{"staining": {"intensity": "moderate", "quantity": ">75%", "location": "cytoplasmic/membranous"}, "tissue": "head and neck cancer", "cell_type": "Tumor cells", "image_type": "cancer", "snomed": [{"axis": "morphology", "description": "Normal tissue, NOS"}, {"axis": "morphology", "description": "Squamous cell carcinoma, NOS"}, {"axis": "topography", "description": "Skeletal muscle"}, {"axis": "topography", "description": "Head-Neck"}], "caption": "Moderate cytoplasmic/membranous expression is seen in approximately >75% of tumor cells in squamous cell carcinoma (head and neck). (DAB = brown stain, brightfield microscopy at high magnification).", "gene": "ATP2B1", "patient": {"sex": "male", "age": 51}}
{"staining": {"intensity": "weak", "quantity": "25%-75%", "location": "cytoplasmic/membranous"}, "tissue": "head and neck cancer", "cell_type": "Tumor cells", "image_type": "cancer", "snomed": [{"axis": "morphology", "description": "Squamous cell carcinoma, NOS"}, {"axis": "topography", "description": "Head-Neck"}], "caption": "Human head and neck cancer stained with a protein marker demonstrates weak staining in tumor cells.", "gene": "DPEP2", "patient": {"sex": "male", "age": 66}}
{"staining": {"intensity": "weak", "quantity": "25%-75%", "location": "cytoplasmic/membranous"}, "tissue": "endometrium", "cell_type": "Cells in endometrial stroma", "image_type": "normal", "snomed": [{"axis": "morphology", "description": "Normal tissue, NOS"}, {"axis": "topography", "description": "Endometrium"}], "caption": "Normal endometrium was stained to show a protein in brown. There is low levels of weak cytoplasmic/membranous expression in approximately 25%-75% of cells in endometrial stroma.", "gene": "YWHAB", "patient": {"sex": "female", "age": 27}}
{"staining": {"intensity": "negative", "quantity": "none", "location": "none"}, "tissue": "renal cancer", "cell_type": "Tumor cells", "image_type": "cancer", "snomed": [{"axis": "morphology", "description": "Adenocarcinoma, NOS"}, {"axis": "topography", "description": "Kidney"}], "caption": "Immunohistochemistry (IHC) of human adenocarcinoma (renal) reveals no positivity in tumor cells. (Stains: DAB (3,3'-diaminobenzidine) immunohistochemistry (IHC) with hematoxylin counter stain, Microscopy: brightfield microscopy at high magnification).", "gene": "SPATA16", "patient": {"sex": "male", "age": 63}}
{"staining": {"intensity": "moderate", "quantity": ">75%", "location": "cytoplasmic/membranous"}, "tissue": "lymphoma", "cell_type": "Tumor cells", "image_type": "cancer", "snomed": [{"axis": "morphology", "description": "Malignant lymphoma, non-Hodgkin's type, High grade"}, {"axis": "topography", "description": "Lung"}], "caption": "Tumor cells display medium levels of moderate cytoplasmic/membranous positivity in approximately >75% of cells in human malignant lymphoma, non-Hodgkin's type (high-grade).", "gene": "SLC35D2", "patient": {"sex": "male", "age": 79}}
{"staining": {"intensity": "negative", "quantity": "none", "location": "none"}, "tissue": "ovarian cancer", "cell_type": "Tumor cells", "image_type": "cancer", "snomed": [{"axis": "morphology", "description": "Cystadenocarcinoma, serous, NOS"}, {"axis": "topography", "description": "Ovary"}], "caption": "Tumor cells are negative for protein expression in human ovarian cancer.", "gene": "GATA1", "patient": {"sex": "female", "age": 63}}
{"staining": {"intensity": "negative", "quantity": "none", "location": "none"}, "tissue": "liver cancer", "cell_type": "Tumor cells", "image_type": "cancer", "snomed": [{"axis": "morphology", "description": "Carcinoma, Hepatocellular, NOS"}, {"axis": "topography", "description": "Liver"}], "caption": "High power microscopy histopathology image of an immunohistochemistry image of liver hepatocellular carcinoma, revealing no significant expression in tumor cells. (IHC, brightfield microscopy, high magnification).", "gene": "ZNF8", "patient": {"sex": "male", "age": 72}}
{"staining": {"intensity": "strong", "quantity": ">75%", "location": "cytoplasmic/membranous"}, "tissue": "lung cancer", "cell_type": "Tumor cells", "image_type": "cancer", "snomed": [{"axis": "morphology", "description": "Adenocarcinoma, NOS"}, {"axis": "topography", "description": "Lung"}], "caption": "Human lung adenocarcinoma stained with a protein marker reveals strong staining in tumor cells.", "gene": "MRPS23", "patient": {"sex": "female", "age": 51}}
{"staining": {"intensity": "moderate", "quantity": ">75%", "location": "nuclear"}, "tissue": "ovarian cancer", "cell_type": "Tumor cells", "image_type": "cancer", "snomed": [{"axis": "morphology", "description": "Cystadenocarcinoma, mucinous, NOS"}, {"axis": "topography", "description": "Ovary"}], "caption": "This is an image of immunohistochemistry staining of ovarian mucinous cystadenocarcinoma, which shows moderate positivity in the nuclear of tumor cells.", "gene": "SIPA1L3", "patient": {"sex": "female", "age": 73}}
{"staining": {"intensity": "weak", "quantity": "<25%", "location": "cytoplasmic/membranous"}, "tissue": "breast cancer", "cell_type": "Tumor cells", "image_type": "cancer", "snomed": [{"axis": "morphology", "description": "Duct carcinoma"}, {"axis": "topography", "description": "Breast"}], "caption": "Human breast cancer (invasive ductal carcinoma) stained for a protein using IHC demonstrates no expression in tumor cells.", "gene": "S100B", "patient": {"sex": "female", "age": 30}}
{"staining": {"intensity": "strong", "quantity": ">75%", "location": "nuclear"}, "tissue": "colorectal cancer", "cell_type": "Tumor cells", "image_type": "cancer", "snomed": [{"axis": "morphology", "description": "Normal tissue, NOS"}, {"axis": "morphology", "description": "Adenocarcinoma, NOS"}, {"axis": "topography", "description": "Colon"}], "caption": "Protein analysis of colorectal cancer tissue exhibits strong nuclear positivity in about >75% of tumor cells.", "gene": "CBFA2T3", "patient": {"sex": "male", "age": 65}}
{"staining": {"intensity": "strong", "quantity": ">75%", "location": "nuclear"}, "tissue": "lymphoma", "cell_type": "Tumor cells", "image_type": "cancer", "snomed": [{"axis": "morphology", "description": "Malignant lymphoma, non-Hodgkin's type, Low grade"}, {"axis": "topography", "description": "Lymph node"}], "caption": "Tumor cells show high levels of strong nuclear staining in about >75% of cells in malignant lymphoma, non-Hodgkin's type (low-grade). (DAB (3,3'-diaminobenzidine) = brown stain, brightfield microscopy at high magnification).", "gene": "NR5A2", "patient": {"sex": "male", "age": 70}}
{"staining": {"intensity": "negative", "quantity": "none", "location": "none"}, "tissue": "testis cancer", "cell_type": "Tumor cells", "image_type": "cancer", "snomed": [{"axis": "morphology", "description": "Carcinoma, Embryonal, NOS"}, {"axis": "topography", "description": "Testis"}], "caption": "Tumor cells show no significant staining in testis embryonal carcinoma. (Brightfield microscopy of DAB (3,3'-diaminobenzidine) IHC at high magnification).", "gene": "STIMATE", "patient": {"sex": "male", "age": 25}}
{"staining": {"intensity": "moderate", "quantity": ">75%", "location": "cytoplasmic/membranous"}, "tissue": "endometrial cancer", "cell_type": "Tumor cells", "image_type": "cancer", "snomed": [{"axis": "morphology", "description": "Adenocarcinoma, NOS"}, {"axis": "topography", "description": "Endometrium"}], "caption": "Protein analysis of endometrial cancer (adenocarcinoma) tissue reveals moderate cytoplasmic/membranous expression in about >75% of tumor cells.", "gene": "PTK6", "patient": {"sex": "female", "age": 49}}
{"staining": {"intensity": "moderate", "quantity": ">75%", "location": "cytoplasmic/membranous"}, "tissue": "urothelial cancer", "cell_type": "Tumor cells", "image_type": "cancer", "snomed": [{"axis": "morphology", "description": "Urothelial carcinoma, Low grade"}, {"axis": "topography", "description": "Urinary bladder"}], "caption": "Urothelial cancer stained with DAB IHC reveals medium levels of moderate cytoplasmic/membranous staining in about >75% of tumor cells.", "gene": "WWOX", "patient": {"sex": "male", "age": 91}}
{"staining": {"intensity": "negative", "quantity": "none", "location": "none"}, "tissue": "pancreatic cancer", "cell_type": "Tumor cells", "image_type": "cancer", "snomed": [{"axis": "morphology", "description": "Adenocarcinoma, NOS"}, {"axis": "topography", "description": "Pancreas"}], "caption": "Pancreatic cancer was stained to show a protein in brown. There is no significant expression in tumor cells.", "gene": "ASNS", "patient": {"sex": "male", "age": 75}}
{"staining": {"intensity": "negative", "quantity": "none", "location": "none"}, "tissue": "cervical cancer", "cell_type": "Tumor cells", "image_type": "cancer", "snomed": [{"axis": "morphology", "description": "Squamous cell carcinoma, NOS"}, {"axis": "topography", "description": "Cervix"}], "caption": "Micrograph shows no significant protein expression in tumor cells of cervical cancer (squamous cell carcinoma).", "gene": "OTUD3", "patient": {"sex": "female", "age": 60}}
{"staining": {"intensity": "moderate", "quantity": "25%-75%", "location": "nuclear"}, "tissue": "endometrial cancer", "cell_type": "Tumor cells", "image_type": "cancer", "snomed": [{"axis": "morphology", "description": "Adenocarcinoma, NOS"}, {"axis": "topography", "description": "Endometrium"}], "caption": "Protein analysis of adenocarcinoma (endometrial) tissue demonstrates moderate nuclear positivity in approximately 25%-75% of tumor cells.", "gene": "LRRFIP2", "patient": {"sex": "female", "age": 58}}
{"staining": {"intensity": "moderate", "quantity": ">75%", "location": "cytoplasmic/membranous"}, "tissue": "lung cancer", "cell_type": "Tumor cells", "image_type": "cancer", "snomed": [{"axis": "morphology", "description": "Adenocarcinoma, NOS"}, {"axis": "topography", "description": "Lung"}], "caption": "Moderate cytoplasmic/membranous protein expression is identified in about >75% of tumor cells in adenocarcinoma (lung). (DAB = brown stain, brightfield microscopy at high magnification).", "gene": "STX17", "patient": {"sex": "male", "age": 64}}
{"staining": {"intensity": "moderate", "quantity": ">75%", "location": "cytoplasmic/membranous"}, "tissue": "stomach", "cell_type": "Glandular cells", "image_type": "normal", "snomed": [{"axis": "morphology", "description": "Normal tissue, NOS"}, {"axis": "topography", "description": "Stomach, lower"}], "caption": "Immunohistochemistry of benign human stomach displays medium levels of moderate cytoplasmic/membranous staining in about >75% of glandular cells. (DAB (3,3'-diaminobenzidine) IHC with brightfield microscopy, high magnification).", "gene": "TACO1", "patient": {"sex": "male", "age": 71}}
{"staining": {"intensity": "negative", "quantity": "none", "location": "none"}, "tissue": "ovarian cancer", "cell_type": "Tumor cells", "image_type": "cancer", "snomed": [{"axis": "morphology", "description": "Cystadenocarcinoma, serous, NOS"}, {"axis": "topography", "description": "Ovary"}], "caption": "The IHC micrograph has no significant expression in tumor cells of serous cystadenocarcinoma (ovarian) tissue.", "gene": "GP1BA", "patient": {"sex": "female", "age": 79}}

+ + + +

Go through the listing above and locate each line that holds the word "marker". Copy those lines.

{"staining": {"intensity": "weak", "quantity": "25%-75%", "location": "cytoplasmic/membranous"}, "tissue": "head and neck cancer", "cell_type": "Tumor cells", "image_type": "cancer", "snomed": [{"axis": "morphology", "description": "Squamous cell carcinoma, NOS"}, {"axis": "topography", "description": "Head-Neck"}], "caption": "Human head and neck cancer stained with a protein marker demonstrates weak staining in tumor cells.", "gene": "DPEP2", "patient": {"sex": "male", "age": 66}}
{"staining": {"intensity": "strong", "quantity": ">75%", "location": "cytoplasmic/membranous"}, "tissue": "lung cancer", "cell_type": "Tumor cells", "image_type": "cancer", "snomed": [{"axis": "morphology", "description": "Adenocarcinoma, NOS"}, {"axis": "topography", "description": "Lung"}], "caption": "Human lung adenocarcinoma stained with a protein marker reveals strong staining in tumor cells.", "gene": "MRPS23", "patient": {"sex": "female", "age": 51}}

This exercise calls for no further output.